(Beginning of DATA SHOWN)
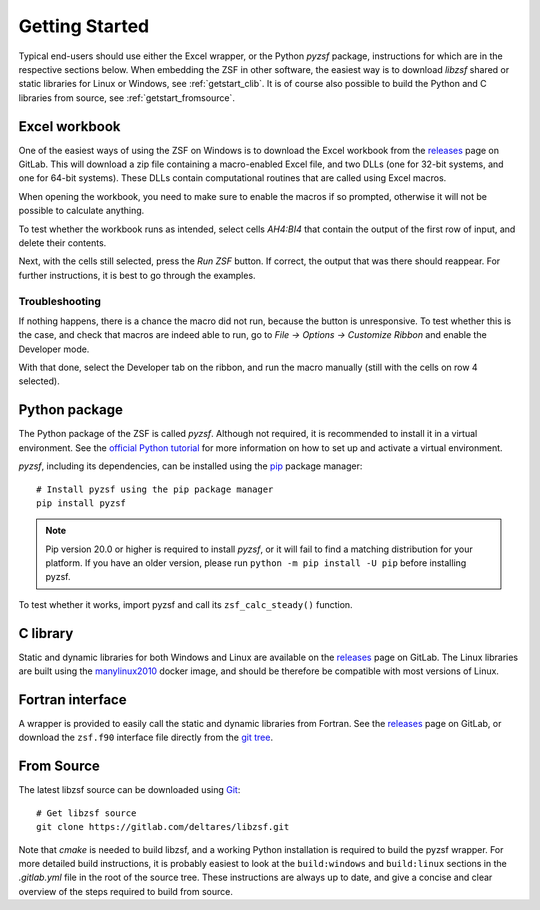 Getting Started
+++++++++++++++

Typical end-users should use either the Excel wrapper, or the Python `pyzsf` package, instructions for which are in the respective sections below.
When embedding the ZSF in other software, the easiest way is to download `libzsf` shared or static libraries for Linux or Windows, see :ref:`getstart_clib`.
It is of course also possible to build the Python and C libraries from source, see :ref:`getstart_fromsource`.

Excel workbook
==============

One of the easiest ways of using the ZSF on Windows is to download the Excel workbook from the `releases <https://gitlab.com/deltares/libzsf/-/releases>`_ page on GitLab.
This will download a zip file containing a macro-enabled Excel file, and two DLLs (one for 32-bit systems, and one for 64-bit systems).
These DLLs contain computational routines that are called using Excel macros.

When opening the workbook, you need to make sure to enable the macros if so prompted, otherwise it will not be possible to calculate anything.

To test whether the workbook runs as intended, select cells `AH4:BI4` that contain the output of the first row of input, and delete their contents.

.. thumbnail:: images/getting_started_excel.png
    :width: 50%

Next, with the cells still selected, press the `Run ZSF` button.
If correct, the output that was there should reappear.
For further instructions, it is best to go through the examples.

Troubleshooting
---------------

If nothing happens, there is a chance the macro did not run, because the button is unresponsive.
To test whether this is the case, and check that macros are indeed able to run, go to `File -> Options -> Customize Ribbon` and enable the Developer mode.

.. thumbnail:: images/getting_started_excel_enable_developer.png
    :width: 50%

With that done, select the Developer tab on the ribbon, and run the macro manually (still with the cells on row 4 selected).

.. thumbnail:: images/getting_started_excel_run_macro_manually.png
    :width: 50%

Python package
==============

The Python package of the ZSF is called `pyzsf`.
Although not required, it is recommended to install it in a virtual environment.
See the `official Python tutorial <https://docs.python.org/3/tutorial/venv.html>`_ for more information on how to set up and activate a virtual environment.

`pyzsf`, including its dependencies, can be installed using the `pip <https://pip.pypa.io/>`_ package manager::

    # Install pyzsf using the pip package manager
    pip install pyzsf

.. note::

    Pip version 20.0 or higher is required to install `pyzsf`, or it will fail to find a matching distribution for your platform.
    If you have an older version, please run ``python -m pip install -U pip`` before installing pyzsf.

To test whether it works, import pyzsf and call its ``zsf_calc_steady()`` function.

.. thumbnail:: images/getting_started_pyzsf.png
    :width: 50%

.. _getstart_clib:

C library
=========

Static and dynamic libraries for both Windows and Linux are available on the `releases <https://gitlab.com/deltares/libzsf/-/releases>`_ page on GitLab.
The Linux libraries are built using the `manylinux2010 <https://www.python.org/dev/peps/pep-0571/>`_ docker image, and should be therefore be compatible with most versions of Linux.

Fortran interface
=================

A wrapper is provided to easily call the static and dynamic libraries from Fortran.
See the `releases <https://gitlab.com/deltares/libzsf/-/releases>`_ page on GitLab, or download the ``zsf.f90`` interface file directly from the `git tree <https://gitlab.com/deltares/libzsf/-/tree/master/wrappers/fortran>`_.

.. _getstart_fromsource:

From Source
===========

The latest libzsf source can be downloaded using `Git <https://git-scm.com/>`_::

    # Get libzsf source
    git clone https://gitlab.com/deltares/libzsf.git

Note that `cmake` is needed to build libzsf, and a working Python installation is required to build the pyzsf wrapper.
For more detailed build instructions, it is probably easiest to look at the ``build:windows`` and ``build:linux`` sections in the `.gitlab.yml` file in the root of the source tree.
These instructions are always up to date, and give a concise and clear overview of the steps required to build from source.
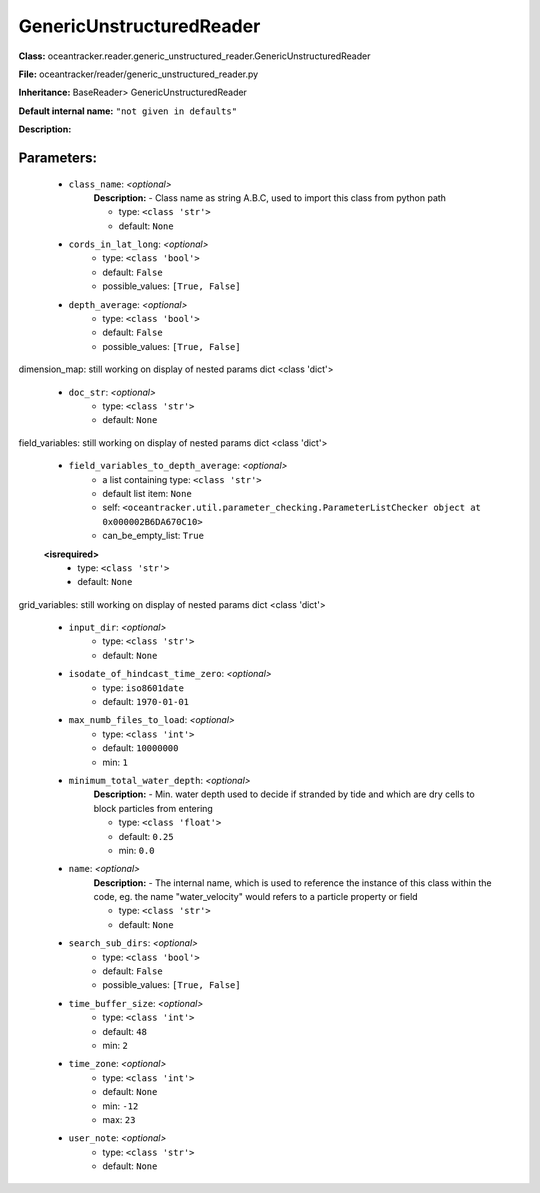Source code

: ##########################
GenericUnstructuredReader
##########################

**Class:** oceantracker.reader.generic_unstructured_reader.GenericUnstructuredReader

**File:** oceantracker/reader/generic_unstructured_reader.py

**Inheritance:** BaseReader> GenericUnstructuredReader

**Default internal name:** ``"not given in defaults"``

**Description:** 


Parameters:
************

	* ``class_name``:  *<optional>*
		**Description:** - Class name as string A.B.C, used to import this class from python path

		- type: ``<class 'str'>``
		- default: ``None``

	* ``cords_in_lat_long``:  *<optional>*
		- type: ``<class 'bool'>``
		- default: ``False``
		- possible_values: ``[True, False]``

	* ``depth_average``:  *<optional>*
		- type: ``<class 'bool'>``
		- default: ``False``
		- possible_values: ``[True, False]``


dimension_map: still working on display  of nested  params dict <class 'dict'>

	* ``doc_str``:  *<optional>*
		- type: ``<class 'str'>``
		- default: ``None``


field_variables: still working on display  of nested  params dict <class 'dict'>

	* ``field_variables_to_depth_average``:  *<optional>*
		- a list containing type:  ``<class 'str'>``
		- default list item: ``None``
		- self: ``<oceantracker.util.parameter_checking.ParameterListChecker object at 0x000002B6DA670C10>``
		- can_be_empty_list: ``True``

	**<isrequired>**
		- type: ``<class 'str'>``
		- default: ``None``


grid_variables: still working on display  of nested  params dict <class 'dict'>

	* ``input_dir``:  *<optional>*
		- type: ``<class 'str'>``
		- default: ``None``

	* ``isodate_of_hindcast_time_zero``:  *<optional>*
		- type: ``iso8601date``
		- default: ``1970-01-01``

	* ``max_numb_files_to_load``:  *<optional>*
		- type: ``<class 'int'>``
		- default: ``10000000``
		- min: ``1``

	* ``minimum_total_water_depth``:  *<optional>*
		**Description:** - Min. water depth used to decide if stranded by tide and which are dry cells to block particles from entering

		- type: ``<class 'float'>``
		- default: ``0.25``
		- min: ``0.0``

	* ``name``:  *<optional>*
		**Description:** - The internal name, which is used to reference the instance of this class within the code, eg. the name "water_velocity" would refers to a particle property or field

		- type: ``<class 'str'>``
		- default: ``None``

	* ``search_sub_dirs``:  *<optional>*
		- type: ``<class 'bool'>``
		- default: ``False``
		- possible_values: ``[True, False]``

	* ``time_buffer_size``:  *<optional>*
		- type: ``<class 'int'>``
		- default: ``48``
		- min: ``2``

	* ``time_zone``:  *<optional>*
		- type: ``<class 'int'>``
		- default: ``None``
		- min: ``-12``
		- max: ``23``

	* ``user_note``:  *<optional>*
		- type: ``<class 'str'>``
		- default: ``None``

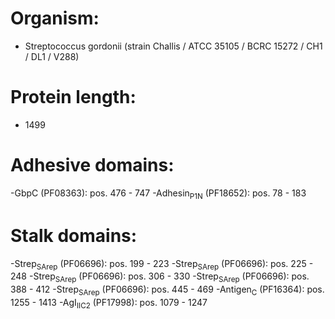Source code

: * Organism:
- Streptococcus gordonii (strain Challis / ATCC 35105 / BCRC 15272 / CH1 / DL1 / V288)
* Protein length:
- 1499
* Adhesive domains:
-GbpC (PF08363): pos. 476 - 747
-Adhesin_P1_N (PF18652): pos. 78 - 183
* Stalk domains:
-Strep_SA_rep (PF06696): pos. 199 - 223
-Strep_SA_rep (PF06696): pos. 225 - 248
-Strep_SA_rep (PF06696): pos. 306 - 330
-Strep_SA_rep (PF06696): pos. 388 - 412
-Strep_SA_rep (PF06696): pos. 445 - 469
-Antigen_C (PF16364): pos. 1255 - 1413
-AgI_II_C2 (PF17998): pos. 1079 - 1247

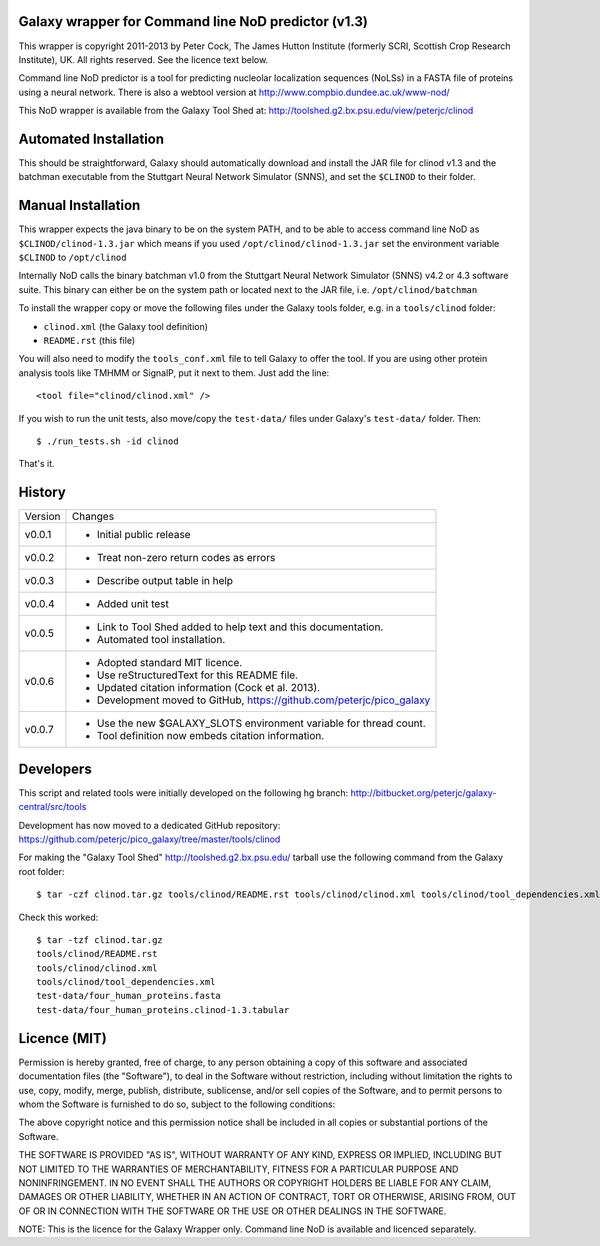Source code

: Galaxy wrapper for Command line NoD predictor (v1.3)
====================================================

This wrapper is copyright 2011-2013 by Peter Cock, The James Hutton Institute
(formerly SCRI, Scottish Crop Research Institute), UK. All rights reserved.
See the licence text below.

Command line NoD predictor is a tool for predicting nucleolar localization
sequences (NoLSs) in a FASTA file of proteins using a neural network. There
is also a webtool version at http://www.compbio.dundee.ac.uk/www-nod/

This NoD wrapper is available from the Galaxy Tool Shed at:
http://toolshed.g2.bx.psu.edu/view/peterjc/clinod


Automated Installation
======================

This should be straightforward, Galaxy should automatically download and install
the JAR file for clinod v1.3 and the batchman executable from the Stuttgart
Neural Network Simulator (SNNS), and set the ``$CLINOD`` to their folder.


Manual Installation
===================
This wrapper expects the java binary to be on the system PATH, and to be able
to access command line NoD as ``$CLINOD/clinod-1.3.jar`` which means if you
used ``/opt/clinod/clinod-1.3.jar`` set the environment variable ``$CLINOD``
to ``/opt/clinod``

Internally NoD calls the binary batchman v1.0 from the Stuttgart Neural Network
Simulator (SNNS) v4.2 or 4.3 software suite. This binary can either be on the
system path or located next to the JAR file, i.e. ``/opt/clinod/batchman``

To install the wrapper copy or move the following files under the Galaxy tools
folder, e.g. in a ``tools/clinod`` folder:

* ``clinod.xml`` (the Galaxy tool definition)
* ``README.rst`` (this file)

You will also need to modify the ``tools_conf.xml`` file to tell Galaxy to offer the
tool. If you are using other protein analysis tools like TMHMM or SignalP, put
it next to them. Just add the line::

  <tool file="clinod/clinod.xml" />

If you wish to run the unit tests, also move/copy the ``test-data/`` files
under Galaxy's ``test-data/`` folder. Then::

    $ ./run_tests.sh -id clinod

That's it.


History
=======

======= ======================================================================
Version Changes
------- ----------------------------------------------------------------------
v0.0.1  - Initial public release
v0.0.2  - Treat non-zero return codes as errors
v0.0.3  - Describe output table in help
v0.0.4  - Added unit test
v0.0.5  - Link to Tool Shed added to help text and this documentation.
        - Automated tool installation.
v0.0.6  - Adopted standard MIT licence.
        - Use reStructuredText for this README file.
        - Updated citation information (Cock et al. 2013).
        - Development moved to GitHub, https://github.com/peterjc/pico_galaxy
v0.0.7  - Use the new $GALAXY_SLOTS environment variable for thread count.
        - Tool definition now embeds citation information.
======= ======================================================================


Developers
==========

This script and related tools were initially developed on the following hg branch:
http://bitbucket.org/peterjc/galaxy-central/src/tools

Development has now moved to a dedicated GitHub repository:
https://github.com/peterjc/pico_galaxy/tree/master/tools/clinod

For making the "Galaxy Tool Shed" http://toolshed.g2.bx.psu.edu/ tarball use
the following command from the Galaxy root folder::

    $ tar -czf clinod.tar.gz tools/clinod/README.rst tools/clinod/clinod.xml tools/clinod/tool_dependencies.xml test-data/four_human_proteins.fasta test-data/four_human_proteins.clinod-1.3.tabular

Check this worked::

    $ tar -tzf clinod.tar.gz
    tools/clinod/README.rst
    tools/clinod/clinod.xml
    tools/clinod/tool_dependencies.xml
    test-data/four_human_proteins.fasta
    test-data/four_human_proteins.clinod-1.3.tabular


Licence (MIT)
=============

Permission is hereby granted, free of charge, to any person obtaining a copy
of this software and associated documentation files (the "Software"), to deal
in the Software without restriction, including without limitation the rights
to use, copy, modify, merge, publish, distribute, sublicense, and/or sell
copies of the Software, and to permit persons to whom the Software is
furnished to do so, subject to the following conditions:

The above copyright notice and this permission notice shall be included in
all copies or substantial portions of the Software.

THE SOFTWARE IS PROVIDED "AS IS", WITHOUT WARRANTY OF ANY KIND, EXPRESS OR
IMPLIED, INCLUDING BUT NOT LIMITED TO THE WARRANTIES OF MERCHANTABILITY,
FITNESS FOR A PARTICULAR PURPOSE AND NONINFRINGEMENT. IN NO EVENT SHALL THE
AUTHORS OR COPYRIGHT HOLDERS BE LIABLE FOR ANY CLAIM, DAMAGES OR OTHER
LIABILITY, WHETHER IN AN ACTION OF CONTRACT, TORT OR OTHERWISE, ARISING FROM,
OUT OF OR IN CONNECTION WITH THE SOFTWARE OR THE USE OR OTHER DEALINGS IN
THE SOFTWARE.

NOTE: This is the licence for the Galaxy Wrapper only. Command line
NoD is available and licenced separately.
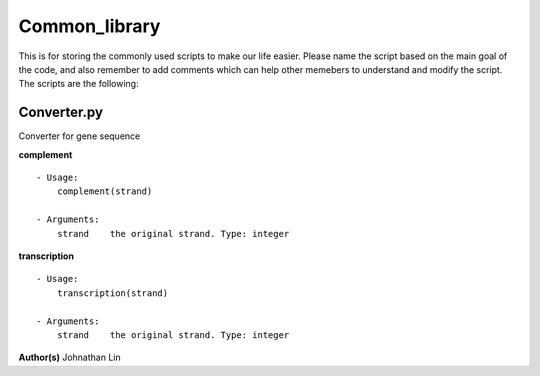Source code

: Common_library
--------------

This is for storing the commonly used scripts to make our life easier.
Please name the script based on the main goal of the code, and also remember to add comments which can help other memebers to understand and modify the script.
The scripts are the following:

Converter.py
^^^^^^^^^^^^
Converter for gene sequence

**complement**
::
    - Usage:   
        complement(strand)

    - Arguments:    
        strand    the original strand. Type: integer

**transcription**
::
    - Usage:
        transcription(strand)

    - Arguments:
        strand    the original strand. Type: integer

**Author(s)**
Johnathan Lin




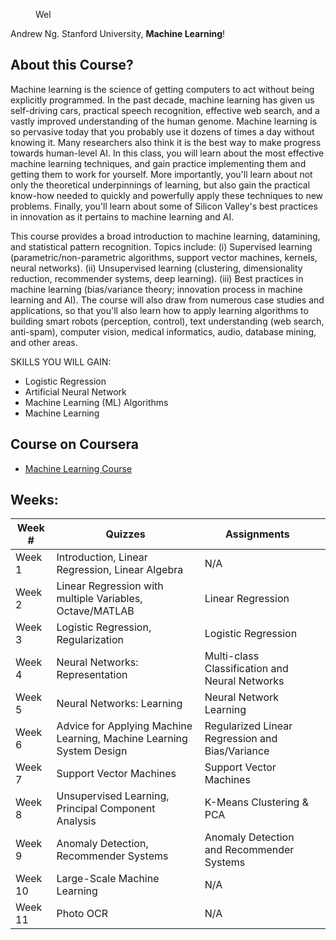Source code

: # #+title: Machine Learning
#+author: Daniel Terra Gomes

#+caption: Wel
[[https://img.shields.io/badge/PRs-welcome-brightgreen.svg]]

Andrew Ng. Stanford University, *Machine Learning*!

** About this Course?
Machine learning is the science of getting computers to act without being explicitly programmed. In the past decade, machine learning has given us self-driving cars, practical speech recognition, effective web search, and a vastly improved understanding of the human genome. Machine learning is so pervasive today that you probably use it dozens of times a day without knowing it. Many researchers also think it is the best way to make progress towards human-level AI. In this class, you will learn about the most effective machine learning techniques, and gain practice implementing them and getting them to work for yourself. More importantly, you'll learn about not only the theoretical underpinnings of learning, but also gain the practical know-how needed to quickly and powerfully apply these techniques to new problems. Finally, you'll learn about some of Silicon Valley's best practices in innovation as it pertains to machine learning and AI.

This course provides a broad introduction to machine learning, datamining, and statistical pattern recognition. Topics include: (i) Supervised learning (parametric/non-parametric algorithms, support vector machines, kernels, neural networks). (ii) Unsupervised learning (clustering, dimensionality reduction, recommender systems, deep learning). (iii) Best practices in machine learning (bias/variance theory; innovation process in machine learning and AI). The course will also draw from numerous case studies and applications, so that you'll also learn how to apply learning algorithms to building smart robots (perception, control), text understanding (web search, anti-spam), computer vision, medical informatics, audio, database mining, and other areas.

SKILLS YOU WILL GAIN:

- Logistic Regression
- Artificial Neural Network
- Machine Learning (ML) Algorithms
- Machine Learning

** Course on Coursera
- [[https://www.coursera.org/learn/machine-learning][Machine Learning Course]]

** Weeks:

| Week # | Quizzes | Assignments | 
|--------|------------------------|---------|------------|-------------|------------|
| Week 1 | Introduction, Linear Regression, Linear Algebra | N/A |
| Week 2 |  Linear Regression with multiple Variables, Octave/MATLAB |  Linear Regression | 
| Week 3 | Logistic Regression, Regularization |  Logistic Regression | 
| Week 4 |  Neural Networks: Representation| Multi-class Classification and Neural Networks | 
| Week 5 |  Neural Networks: Learning |Neural Network Learning | 
| Week 6 |  Advice for Applying Machine Learning, Machine Learning System Design |  Regularized Linear Regression and Bias/Variance | 
| Week 7 | Support Vector Machines | Support Vector Machines |
| Week 8 |  Unsupervised Learning, Principal Component Analysis |  K-Means Clustering & PCA |  
| Week 9 |  Anomaly Detection, Recommender Systems | Anomaly Detection and Recommender Systems | 
| Week 10 | Large-Scale Machine Learning | N/A |
| Week 11 | Photo OCR | N/A |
(End of DATA SHOWN)
# TASK BRIEF:
In the material above, locate the line containing "Although not required, it" and the line containing "activate a virtual environment.". Transcribe exactly those two lines and every line between them, and nothing more.

# COMPLETED TASK:
Although not required, it is recommended to install it in a virtual environment.
See the `official Python tutorial <https://docs.python.org/3/tutorial/venv.html>`_ for more information on how to set up and activate a virtual environment.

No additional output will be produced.